Why Five Years?
Most strategic planning systems including Traction (The Entrepreneurs Operating System/EOS), StratOp (Patterson Center), and Gazelles (Verne Harnish, One Page Plan) start with a large vision for your business. They all include creating a large multi-year goal for your business. Your vision can be monetary gain, but ultimately a vision shows your team where the company is heading. Employees often help craft this vision. Allowing them to do so helps you grow your managed services business with the buy-in of the people you will rely on to help you achieve success. Is “making the CEO another 500K for his retirement fund” a vision that will resonate with employees or a plan they will be inspired to help you achieve? Probably not. A five-year plan should show your employees how working with you will help them achieve their own versions of success. Sharing your plan will help you attract the employees and clients that will be the best fits for your business – they share your vision!Five-year plans provide the framework for your success, but need to be broken down into smaller, more manageable annual targets and revisited regularly to ensure they are realistic and achievable based on changing market conditions. For example, many companies had to adapt their plans when Covid-19 forced business closures. It wasn’t a condition that companies anticipated, so it wasn’t considered in the crafting of their strategic plans. The market can change quickly; your five-year plan should include SWOT (strengths, weaknesses, opportunities, and threats) contingency planning, scenarios like:- What happens if a large competitor comes in to the market offering lower rates?
- Are you at risk for weather-related disaster that limits your ability to support your customers or creates a need for each of your customers to require your services at the same time?
- Are you going to make a large investment in marketing? Invest in a strategic partnership with a new vendor?

_Data to examine_

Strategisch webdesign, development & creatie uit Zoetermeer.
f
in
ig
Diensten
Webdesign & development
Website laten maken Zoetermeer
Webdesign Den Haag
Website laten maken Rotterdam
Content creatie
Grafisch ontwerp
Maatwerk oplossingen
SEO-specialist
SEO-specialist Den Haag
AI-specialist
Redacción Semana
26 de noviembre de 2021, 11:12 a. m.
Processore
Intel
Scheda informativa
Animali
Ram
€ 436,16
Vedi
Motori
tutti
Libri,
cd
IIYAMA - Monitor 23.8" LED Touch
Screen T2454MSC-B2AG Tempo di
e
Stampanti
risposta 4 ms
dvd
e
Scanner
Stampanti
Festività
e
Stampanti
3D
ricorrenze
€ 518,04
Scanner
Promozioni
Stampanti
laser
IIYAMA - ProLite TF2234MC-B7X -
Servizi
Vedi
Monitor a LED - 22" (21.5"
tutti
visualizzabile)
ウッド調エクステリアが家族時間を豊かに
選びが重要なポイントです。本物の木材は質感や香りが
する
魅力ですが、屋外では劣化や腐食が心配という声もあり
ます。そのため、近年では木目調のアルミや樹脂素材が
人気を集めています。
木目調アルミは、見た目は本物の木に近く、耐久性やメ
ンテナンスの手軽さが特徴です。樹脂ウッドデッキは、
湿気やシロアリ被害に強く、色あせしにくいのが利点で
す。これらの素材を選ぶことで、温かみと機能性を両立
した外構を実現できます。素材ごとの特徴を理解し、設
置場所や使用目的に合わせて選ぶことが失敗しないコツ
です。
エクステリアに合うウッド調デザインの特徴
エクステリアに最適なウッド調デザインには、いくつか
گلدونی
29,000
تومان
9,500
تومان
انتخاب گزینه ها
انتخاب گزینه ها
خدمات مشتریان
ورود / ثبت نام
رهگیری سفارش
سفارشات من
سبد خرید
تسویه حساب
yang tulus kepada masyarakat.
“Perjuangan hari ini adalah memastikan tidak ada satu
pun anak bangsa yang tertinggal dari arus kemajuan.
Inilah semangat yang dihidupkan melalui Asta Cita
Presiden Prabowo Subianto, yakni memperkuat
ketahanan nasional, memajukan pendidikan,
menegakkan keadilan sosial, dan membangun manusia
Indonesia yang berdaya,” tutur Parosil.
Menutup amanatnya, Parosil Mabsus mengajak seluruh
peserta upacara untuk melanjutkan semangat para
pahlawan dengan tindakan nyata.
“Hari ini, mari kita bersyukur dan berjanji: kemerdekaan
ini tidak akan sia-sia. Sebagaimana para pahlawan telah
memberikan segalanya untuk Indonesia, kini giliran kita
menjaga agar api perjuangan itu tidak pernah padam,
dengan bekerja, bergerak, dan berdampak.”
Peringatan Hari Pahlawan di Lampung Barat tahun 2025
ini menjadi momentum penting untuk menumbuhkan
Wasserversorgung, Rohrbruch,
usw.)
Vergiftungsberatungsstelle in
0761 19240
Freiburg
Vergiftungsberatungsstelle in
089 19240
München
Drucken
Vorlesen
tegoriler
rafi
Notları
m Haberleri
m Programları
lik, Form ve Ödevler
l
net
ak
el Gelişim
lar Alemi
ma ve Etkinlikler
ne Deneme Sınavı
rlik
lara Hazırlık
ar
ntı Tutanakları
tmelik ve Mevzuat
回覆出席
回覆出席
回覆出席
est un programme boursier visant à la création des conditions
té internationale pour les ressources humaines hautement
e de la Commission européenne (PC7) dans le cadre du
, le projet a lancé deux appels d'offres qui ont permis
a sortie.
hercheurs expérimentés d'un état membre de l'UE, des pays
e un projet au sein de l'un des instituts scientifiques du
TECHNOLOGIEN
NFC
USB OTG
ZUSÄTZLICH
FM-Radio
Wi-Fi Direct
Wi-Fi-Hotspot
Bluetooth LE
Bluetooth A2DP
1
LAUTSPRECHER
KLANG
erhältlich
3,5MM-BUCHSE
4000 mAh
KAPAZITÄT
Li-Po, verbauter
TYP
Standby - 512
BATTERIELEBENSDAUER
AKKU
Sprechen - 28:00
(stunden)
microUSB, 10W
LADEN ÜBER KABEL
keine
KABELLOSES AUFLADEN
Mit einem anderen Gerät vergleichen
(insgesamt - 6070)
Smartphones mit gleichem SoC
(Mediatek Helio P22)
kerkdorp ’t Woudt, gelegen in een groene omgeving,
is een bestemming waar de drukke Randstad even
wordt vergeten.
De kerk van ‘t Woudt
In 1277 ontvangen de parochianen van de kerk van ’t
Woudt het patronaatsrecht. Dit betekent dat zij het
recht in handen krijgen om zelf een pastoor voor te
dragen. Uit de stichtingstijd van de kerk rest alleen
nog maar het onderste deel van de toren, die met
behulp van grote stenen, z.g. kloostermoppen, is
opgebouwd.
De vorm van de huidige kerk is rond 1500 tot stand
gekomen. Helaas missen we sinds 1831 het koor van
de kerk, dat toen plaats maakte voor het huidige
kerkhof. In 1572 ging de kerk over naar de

_Task prompt_
Translate this sentence from the text on five-year plans into Spanish: "It wasn’t a condition that companies anticipated, so it wasn’t considered in the crafting of their strategic plans."

_Finished task_
No era una situación que las empresas hubieran previsto, por lo que no se tuvo en cuenta al elaborar sus planes estratégicos.